The Roux Institute at Northeastern University, a high-tech graduate education and research institute in Portland, announced last week that it is launching a startup incubator for a small number of companies that would benefit from access to the institute’s resources and research surrounding artificial intelligence and machine learning.

The institute, which last month received a second $100 million gift, will accept “at least three” startups, according to Chris Wolfel, the Roux Institute’s director of entrepreneurship. He expects it’ll have space for more than three, but there are still logistics to work out and uncertainty around the impact of COVID.

“It’s hard enough to predict the next six weeks let alone the next six months,” Wolfel told Maine Startups Insider.

Wolfel, who is an entrepreneur himself with a few Boston-based software startups under his belt, joined the Roux Institute in September. Launching this Startup Residency program is one of his first tasks and sprung from discussions of how the Roux Institute could serve the local ecosystem by connecting industry, research, startups and education. Though he previously served a two-year stint as CEO of IDEA, Northeastern University’s student-run venture accelerator, he said he’s not modeling the Roux Institute program off any existing startup accelerator or incubator program.

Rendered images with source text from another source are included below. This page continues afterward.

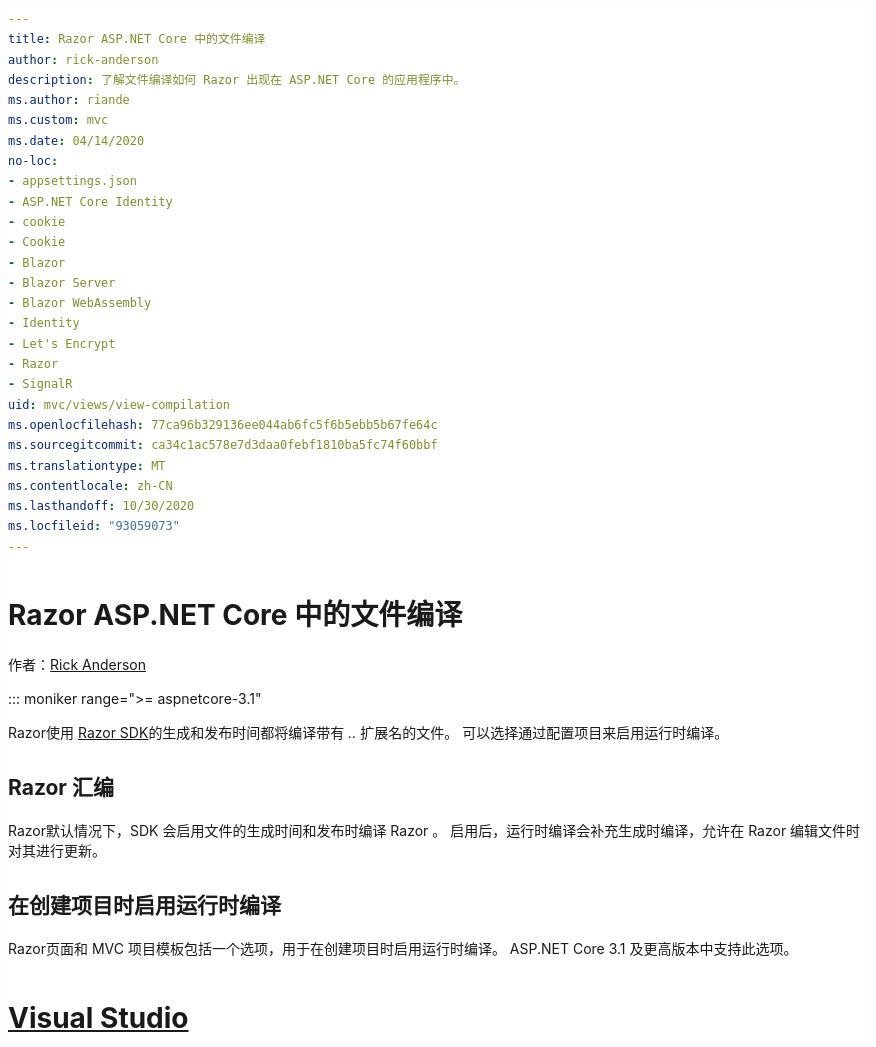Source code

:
 ```yaml
---
title: Razor ASP.NET Core 中的文件编译
author: rick-anderson
description: 了解文件编译如何 Razor 出现在 ASP.NET Core 的应用程序中。
ms.author: riande
ms.custom: mvc
ms.date: 04/14/2020
no-loc:
- appsettings.json
- ASP.NET Core Identity
- cookie
- Cookie
- Blazor
- Blazor Server
- Blazor WebAssembly
- Identity
- Let's Encrypt
- Razor
- SignalR
uid: mvc/views/view-compilation
ms.openlocfilehash: 77ca96b329136ee044ab6fc5f6b5ebb5b67fe64c
ms.sourcegitcommit: ca34c1ac578e7d3daa0febf1810ba5fc74f60bbf
ms.translationtype: MT
ms.contentlocale: zh-CN
ms.lasthandoff: 10/30/2020
ms.locfileid: "93059073"
---
```

# <a name="no-locrazor-file-compilation-in-aspnet-core"></a>Razor ASP.NET Core 中的文件编译

作者：[Rick Anderson](https://twitter.com/RickAndMSFT)

::: moniker range=">= aspnetcore-3.1"

Razor使用 [ Razor SDK](xref:razor-pages/sdk)的生成和发布时间都将编译带有 *..* 扩展名的文件。 可以选择通过配置项目来启用运行时编译。

## <a name="no-locrazor-compilation"></a>Razor 汇编

Razor默认情况下，SDK 会启用文件的生成时间和发布时编译 Razor 。 启用后，运行时编译会补充生成时编译，允许在 Razor 编辑文件时对其进行更新。

## <a name="enable-runtime-compilation-at-project-creation"></a>在创建项目时启用运行时编译

Razor页面和 MVC 项目模板包括一个选项，用于在创建项目时启用运行时编译。 ASP.NET Core 3.1 及更高版本中支持此选项。

# <a name="visual-studio"></a>[Visual Studio](#tab/visual-studio)
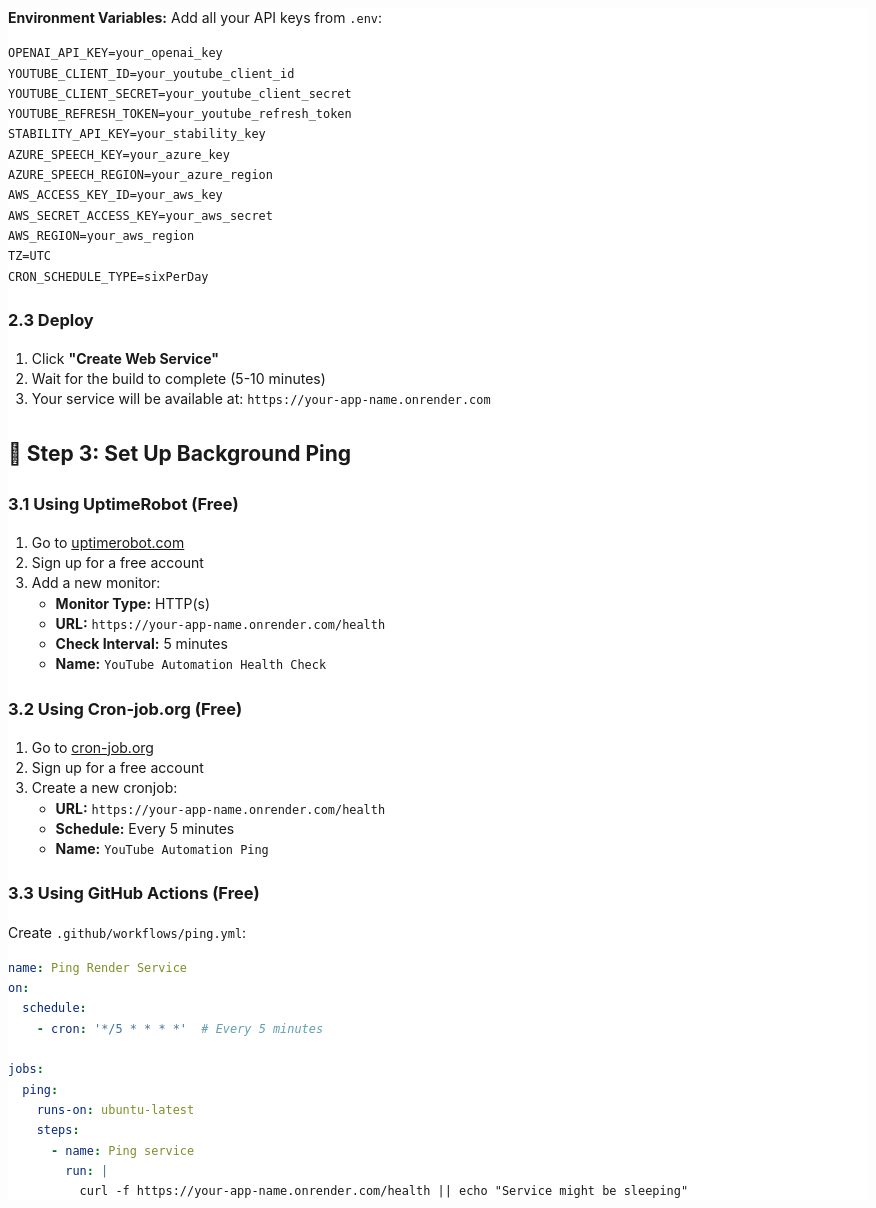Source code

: **Environment Variables:**
Add all your API keys from `.env`:
```
OPENAI_API_KEY=your_openai_key
YOUTUBE_CLIENT_ID=your_youtube_client_id
YOUTUBE_CLIENT_SECRET=your_youtube_client_secret
YOUTUBE_REFRESH_TOKEN=your_youtube_refresh_token
STABILITY_API_KEY=your_stability_key
AZURE_SPEECH_KEY=your_azure_key
AZURE_SPEECH_REGION=your_azure_region
AWS_ACCESS_KEY_ID=your_aws_key
AWS_SECRET_ACCESS_KEY=your_aws_secret
AWS_REGION=your_aws_region
TZ=UTC
CRON_SCHEDULE_TYPE=sixPerDay
```

### 2.3 Deploy
1. Click **"Create Web Service"**
2. Wait for the build to complete (5-10 minutes)
3. Your service will be available at: `https://your-app-name.onrender.com`

## 🔄 Step 3: Set Up Background Ping

### 3.1 Using UptimeRobot (Free)
1. Go to [uptimerobot.com](https://uptimerobot.com)
2. Sign up for a free account
3. Add a new monitor:
   - **Monitor Type:** HTTP(s)
   - **URL:** `https://your-app-name.onrender.com/health`
   - **Check Interval:** 5 minutes
   - **Name:** `YouTube Automation Health Check`

### 3.2 Using Cron-job.org (Free)
1. Go to [cron-job.org](https://cron-job.org)
2. Sign up for a free account
3. Create a new cronjob:
   - **URL:** `https://your-app-name.onrender.com/health`
   - **Schedule:** Every 5 minutes
   - **Name:** `YouTube Automation Ping`

### 3.3 Using GitHub Actions (Free)
Create `.github/workflows/ping.yml`:
```yaml
name: Ping Render Service
on:
  schedule:
    - cron: '*/5 * * * *'  # Every 5 minutes

jobs:
  ping:
    runs-on: ubuntu-latest
    steps:
      - name: Ping service
        run: |
          curl -f https://your-app-name.onrender.com/health || echo "Service might be sleeping"
```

“I’m looking at this first set of companies to be partners with us to determine how we can make the biggest impact. A model that worked in Boston is not necessarily a model that would work here,” he said. “What works we’ll continue and what doesn’t work, we’ll discontinue and go from there… We’ll be building the plane as we’re flying.”

The selected startups would co-locate at the Roux Institute, which is currently being housed in an office building owned by WEX on Portland’s eastern waterfront. They’d not only get access to the researchers the Roux Institute have assembled in Portland, but would benefit from working alongside other selected companies and the institute’s students (each selected company would be allocated a full-time co-op student in July-December 2021) and corporate partners.

While ideal companies would be those leveraging applied AI in life sciences, materials and manufacturing, modernization of natural resources, and cyber security, Wolfel said he encourages any company to apply. The only other requirement for acceptance is that selected companies must be willing to remain based in Maine or, if currently not located here, relocate a significant portion of their team here.

“We want to make sure these companies come here and we give them a reason to stay—we show them that you can build a great company in Portland,” he said. “If we help a company triple its revenue and then they leave, it’s not a win—it’s not building the density of the ecosystem here in Maine, which is part of the real mission.”

The institute is accepting applications through November 20 and will then conduct interviews on a rolling basis and expect to make selections by early December. Interested startups can apply here.

The program will formally begin in January 2021.